Vassar College in Poughkeepsie, New York claims to have been the first women’s college in the United States to hold a Field Day, all the way back in November 1895. It consisted of 17 students who had not been trained in athletics or competition, who participated in several track events. They competed in the 100-yard dash, the running broad jump, the running high jump, and the 220-yard dash.

One event that apparently stood out was the running high jump. Impressive as the results were, one observer wanted everyone to understand just how impressive those jumps were. After all, the jumpers were all wearing Victorian bloomers while jumping.

The performance in the high jump was better than it appears on paper, for, owing to the fact that the competitors wear bloomers of the most ample kind, the bar has to be cleared some four inches to allow for the sweep of these nether garments.

School uniforms are one thing, but thankfully it’s been a long while since any American student had to worry about the circumference of their bloomers while competing in the high jump.

Field Days During a Pandemic

The pandemic of 2020 brought new and different challenges. How could schools run Field Days in an era of enforced social distancing while students were at home? And should they?

The Online Physical Education Network decided that Field Day must go on despite COVID-19 and all its implications. OPEN developed exhaustive resources for teachers, parents, and community groups to hold a National Field Day on May 8, 2020. Thousands of schools across 50 states hosted virtual events, complete with an opening ceremony on YouTube.

Activities for National Field Day included the traditional, the ingenious, and the bizarre — even things like the Wash Your Hands Relay, the Clothes Relay, and Flip Your Lid. Each activity had online tutorials, and schools and families everywhere posted videos of their versions online.

The Towel Flip Challenge

One activity spawned by National Field Day that took on an online life of its own was the Towel Flip Challenge.

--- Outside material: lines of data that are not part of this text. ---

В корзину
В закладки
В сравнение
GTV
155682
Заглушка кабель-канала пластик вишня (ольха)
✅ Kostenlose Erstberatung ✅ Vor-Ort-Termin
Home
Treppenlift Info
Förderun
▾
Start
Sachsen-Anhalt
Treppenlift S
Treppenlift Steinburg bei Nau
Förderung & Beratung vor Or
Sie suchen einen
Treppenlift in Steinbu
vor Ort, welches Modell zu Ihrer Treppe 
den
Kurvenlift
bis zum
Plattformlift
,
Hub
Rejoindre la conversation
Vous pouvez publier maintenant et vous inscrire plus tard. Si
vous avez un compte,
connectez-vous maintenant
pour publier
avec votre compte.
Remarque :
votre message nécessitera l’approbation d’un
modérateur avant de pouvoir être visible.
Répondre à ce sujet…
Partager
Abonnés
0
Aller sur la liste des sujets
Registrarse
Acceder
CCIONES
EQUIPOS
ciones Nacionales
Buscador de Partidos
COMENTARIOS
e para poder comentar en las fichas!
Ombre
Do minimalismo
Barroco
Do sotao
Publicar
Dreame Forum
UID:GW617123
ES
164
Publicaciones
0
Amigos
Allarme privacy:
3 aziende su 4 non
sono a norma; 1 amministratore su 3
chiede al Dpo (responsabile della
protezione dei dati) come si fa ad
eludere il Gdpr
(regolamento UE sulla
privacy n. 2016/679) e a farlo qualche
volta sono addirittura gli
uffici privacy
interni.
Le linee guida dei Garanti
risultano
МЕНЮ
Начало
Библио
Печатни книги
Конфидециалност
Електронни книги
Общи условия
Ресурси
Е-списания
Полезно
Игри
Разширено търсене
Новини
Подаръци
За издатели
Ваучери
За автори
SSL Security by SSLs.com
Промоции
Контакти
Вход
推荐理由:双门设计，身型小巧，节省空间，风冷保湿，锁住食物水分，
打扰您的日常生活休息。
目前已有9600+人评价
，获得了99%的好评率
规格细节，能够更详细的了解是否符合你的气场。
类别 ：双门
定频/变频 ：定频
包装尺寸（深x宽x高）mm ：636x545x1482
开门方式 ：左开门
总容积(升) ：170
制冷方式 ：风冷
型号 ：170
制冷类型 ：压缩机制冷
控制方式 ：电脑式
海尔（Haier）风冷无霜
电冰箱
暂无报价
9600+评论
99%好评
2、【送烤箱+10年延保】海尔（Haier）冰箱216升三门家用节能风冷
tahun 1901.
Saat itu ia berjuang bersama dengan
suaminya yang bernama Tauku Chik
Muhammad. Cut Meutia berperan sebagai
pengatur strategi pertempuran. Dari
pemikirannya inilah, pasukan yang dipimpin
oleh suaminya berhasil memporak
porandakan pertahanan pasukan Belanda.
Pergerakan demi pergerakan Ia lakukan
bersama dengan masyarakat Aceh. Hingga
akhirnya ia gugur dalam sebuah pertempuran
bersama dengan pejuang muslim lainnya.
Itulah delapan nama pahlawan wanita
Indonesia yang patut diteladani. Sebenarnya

It wasn’t an event at Vassar’s 1895 Field Day, and may not make the Olympics any time soon, but here’s the challenge: lay a towel onto the floor, stand on it with both feet, and without removing your feet, turn that towel upside down so the side that was touching the floor is facing upwards when you’re done. You get extra points for doing it with style!  And you get extra extra bonus points for doing it without falling flat on your face. One last thing — you’ve got to do it in just one minute.

Did you try it? How did it work out? If you haven’t tried it, or any of the National Field Day events, the good news is that all those online resources and highlights (lowlights?) are still online. Every day can be a Field Day until the day we can all have a traditional Field Day again… without “bloomers of the most ample kind.”